(Saved data entries)
BEGIN

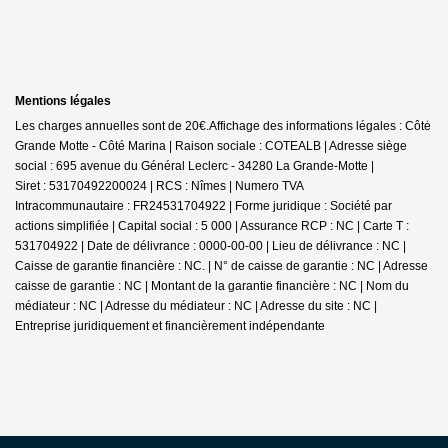
Mentions légales
Les charges annuelles sont de 20€.
Affichage des informations légales : Côté
Grande Motte - Côté Marina | Raison sociale : COTEALB | Adresse siège
social : 695 avenue du Général Leclerc - 34280 La Grande-Motte |
Siret : 53170492200024 | RCS : Nîmes | Numero TVA
Intracommunautaire : FR24531704922 | Forme juridique : Société par
actions simplifiée | Capital social : 5 000 | Assurance RCP : NC |
Carte T :
531704922 | Date de délivrance : 0000-00-00 | Lieu de délivrance : NC |
Caisse de garantie financière : NC. | N° de caisse de garantie : NC | Adresse
caisse de garantie : NC | Montant de la garantie financière : NC | Nom du
médiateur : NC | Adresse du médiateur : NC | Adresse du site : NC |
Entreprise juridiquement et financièrement indépendante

END

Show every line of the data that includes the string "caisse".

## Answer section
Caisse de garantie financière : NC. | N° de caisse de garantie : NC | Adresse
caisse de garantie : NC | Montant de la garantie financière : NC | Nom du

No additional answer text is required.